Uit dit eerste onderzoek van de VNG blijkt dat de implementatie van de Woo actief wordt opgepakt. Zo openbaart 97,3% van de organisaties de een of meerdere categorieën al actief. Ook heeft 43% een nulmeting uitgevoerd, een dergelijk percentage geldt ook voor het hebben van een projectplan. Daarmee kunnen gemeenten gericht zorgen voor de juiste acties.
Een informatiebeheerplan geeft grip op informatie die binnen de organisatie beheerd wordt. 36,7 % van de respondenten geeft aan een informatiebeheerplan te hebben. 63,3% moet hier nog stappen op maken. Verder blijkt uit de gegeven antwoorden dat het niet eenvoudig is om zowel informatie over het actief en passief openbaarmaking als ook de informatie rondom informatiehuishouding op orde te verzamelen. Terwijl ook dit een onderdeel is van de Woo.

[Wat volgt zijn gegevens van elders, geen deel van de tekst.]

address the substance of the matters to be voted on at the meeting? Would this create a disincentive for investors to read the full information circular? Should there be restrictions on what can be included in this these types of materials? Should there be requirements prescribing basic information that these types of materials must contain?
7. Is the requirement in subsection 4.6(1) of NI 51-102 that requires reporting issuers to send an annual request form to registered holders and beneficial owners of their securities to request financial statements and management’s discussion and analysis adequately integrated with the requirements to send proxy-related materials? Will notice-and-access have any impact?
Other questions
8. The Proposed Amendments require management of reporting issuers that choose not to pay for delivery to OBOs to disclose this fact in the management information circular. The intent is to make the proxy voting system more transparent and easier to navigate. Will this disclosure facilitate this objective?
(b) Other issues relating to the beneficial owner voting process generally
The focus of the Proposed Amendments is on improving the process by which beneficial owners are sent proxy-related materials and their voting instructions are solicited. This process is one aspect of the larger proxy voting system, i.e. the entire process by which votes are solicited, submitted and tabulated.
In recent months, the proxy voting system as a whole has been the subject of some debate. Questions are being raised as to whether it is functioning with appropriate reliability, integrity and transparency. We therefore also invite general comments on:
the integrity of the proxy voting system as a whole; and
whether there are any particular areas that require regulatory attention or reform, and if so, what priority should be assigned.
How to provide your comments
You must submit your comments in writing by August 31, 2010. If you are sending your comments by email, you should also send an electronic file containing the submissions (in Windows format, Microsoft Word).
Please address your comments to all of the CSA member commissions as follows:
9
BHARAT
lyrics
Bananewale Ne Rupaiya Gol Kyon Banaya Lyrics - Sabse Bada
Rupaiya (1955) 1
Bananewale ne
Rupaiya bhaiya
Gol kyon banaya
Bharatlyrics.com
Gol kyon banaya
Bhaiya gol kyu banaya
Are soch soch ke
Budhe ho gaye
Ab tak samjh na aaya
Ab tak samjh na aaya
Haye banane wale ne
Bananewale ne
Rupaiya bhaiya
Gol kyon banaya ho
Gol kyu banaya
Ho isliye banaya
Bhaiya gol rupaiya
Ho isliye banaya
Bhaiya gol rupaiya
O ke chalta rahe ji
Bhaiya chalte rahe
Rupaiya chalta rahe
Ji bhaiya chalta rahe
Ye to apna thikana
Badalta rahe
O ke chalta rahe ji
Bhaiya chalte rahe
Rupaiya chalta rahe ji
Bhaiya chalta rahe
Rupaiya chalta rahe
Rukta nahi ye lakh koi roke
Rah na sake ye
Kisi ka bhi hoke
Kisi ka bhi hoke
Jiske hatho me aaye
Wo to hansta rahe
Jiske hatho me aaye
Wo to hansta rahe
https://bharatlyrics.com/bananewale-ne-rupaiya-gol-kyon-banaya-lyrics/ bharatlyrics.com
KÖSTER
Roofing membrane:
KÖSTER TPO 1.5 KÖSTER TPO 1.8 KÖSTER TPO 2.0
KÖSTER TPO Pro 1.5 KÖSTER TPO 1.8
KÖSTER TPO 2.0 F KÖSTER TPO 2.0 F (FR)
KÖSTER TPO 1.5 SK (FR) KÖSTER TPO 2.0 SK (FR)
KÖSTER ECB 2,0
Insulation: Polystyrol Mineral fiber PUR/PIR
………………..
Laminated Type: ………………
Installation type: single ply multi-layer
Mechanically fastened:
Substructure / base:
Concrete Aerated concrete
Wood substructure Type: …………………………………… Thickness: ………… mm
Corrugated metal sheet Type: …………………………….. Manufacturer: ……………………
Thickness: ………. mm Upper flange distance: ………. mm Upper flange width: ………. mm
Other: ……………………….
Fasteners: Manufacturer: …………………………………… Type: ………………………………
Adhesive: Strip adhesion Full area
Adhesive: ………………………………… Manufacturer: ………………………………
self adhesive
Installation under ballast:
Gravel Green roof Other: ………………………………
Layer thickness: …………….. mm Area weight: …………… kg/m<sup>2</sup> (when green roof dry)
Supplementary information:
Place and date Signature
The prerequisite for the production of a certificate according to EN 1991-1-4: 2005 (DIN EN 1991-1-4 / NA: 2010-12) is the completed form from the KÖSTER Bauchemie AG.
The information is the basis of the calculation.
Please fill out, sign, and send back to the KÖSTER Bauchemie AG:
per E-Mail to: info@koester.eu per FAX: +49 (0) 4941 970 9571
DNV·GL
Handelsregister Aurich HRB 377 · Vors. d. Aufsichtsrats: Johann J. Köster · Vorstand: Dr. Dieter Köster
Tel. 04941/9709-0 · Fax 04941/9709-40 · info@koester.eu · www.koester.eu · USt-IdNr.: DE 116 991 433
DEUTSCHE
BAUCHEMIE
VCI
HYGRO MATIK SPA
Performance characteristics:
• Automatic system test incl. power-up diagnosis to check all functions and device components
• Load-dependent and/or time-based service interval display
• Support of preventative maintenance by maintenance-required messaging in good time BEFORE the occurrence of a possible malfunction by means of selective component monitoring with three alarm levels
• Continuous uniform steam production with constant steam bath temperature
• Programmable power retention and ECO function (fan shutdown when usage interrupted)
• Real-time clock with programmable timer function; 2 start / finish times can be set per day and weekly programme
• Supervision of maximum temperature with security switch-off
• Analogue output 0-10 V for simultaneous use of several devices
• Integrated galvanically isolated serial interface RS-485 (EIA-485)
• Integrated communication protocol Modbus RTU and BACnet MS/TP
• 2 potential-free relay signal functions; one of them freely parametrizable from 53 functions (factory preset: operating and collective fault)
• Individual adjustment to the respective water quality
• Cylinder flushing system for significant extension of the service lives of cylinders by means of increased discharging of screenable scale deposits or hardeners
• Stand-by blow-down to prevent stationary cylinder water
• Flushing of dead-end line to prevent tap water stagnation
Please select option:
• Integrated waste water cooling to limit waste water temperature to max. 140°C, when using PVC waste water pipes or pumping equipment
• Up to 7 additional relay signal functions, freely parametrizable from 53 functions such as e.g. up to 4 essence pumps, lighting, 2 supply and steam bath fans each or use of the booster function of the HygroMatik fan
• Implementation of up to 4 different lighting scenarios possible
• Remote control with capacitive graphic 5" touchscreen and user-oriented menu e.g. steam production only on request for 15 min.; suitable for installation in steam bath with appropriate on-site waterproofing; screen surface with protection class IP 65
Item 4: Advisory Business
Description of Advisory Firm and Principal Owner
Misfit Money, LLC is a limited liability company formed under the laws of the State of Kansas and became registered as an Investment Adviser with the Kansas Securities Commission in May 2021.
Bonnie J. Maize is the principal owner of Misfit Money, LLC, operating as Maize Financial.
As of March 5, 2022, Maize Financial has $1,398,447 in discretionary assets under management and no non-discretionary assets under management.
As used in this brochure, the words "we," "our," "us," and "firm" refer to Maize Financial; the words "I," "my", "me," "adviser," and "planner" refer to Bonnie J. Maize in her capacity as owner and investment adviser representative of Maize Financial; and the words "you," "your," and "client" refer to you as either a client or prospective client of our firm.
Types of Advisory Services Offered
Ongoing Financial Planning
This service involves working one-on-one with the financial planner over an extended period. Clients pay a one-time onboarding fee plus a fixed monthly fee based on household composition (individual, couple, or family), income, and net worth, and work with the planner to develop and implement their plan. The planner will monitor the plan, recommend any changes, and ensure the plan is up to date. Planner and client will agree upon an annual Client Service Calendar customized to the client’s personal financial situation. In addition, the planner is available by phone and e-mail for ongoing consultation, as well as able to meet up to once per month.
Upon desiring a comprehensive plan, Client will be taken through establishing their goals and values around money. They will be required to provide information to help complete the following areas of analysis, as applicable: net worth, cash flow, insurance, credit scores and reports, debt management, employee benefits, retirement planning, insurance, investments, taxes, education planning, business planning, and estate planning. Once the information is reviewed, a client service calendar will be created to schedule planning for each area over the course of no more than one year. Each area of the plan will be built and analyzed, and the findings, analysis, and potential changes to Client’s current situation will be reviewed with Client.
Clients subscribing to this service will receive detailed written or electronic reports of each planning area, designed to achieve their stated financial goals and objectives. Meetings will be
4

Tot slot geven veel gemeenschappelijke regelingen geven aan niets geregeld te hebben of te klein te zijn om iets geregeld te krijgen. Echter, elke organisatie, ook gemeenschappelijke regelingen, dient te voldoen aan de Wet open overheid. Een procesbeschrijving en/of -afspraak binnen de gemeenschappelijke regeling of dienstverleningsovereenkomst met een gemeente kan daarbij helpen.
Met de uitkomsten van dit eerste onderzoek naar de implementatie van de Woo, vult de VNG een dashboard voor gemeenten. Daarmee kunnen zij zich met elkaar vergelijken.
Verder wordt de input gebruikt om de ondersteuning vanuit het programma Grip op Informatie aan te passen of voort te zetten.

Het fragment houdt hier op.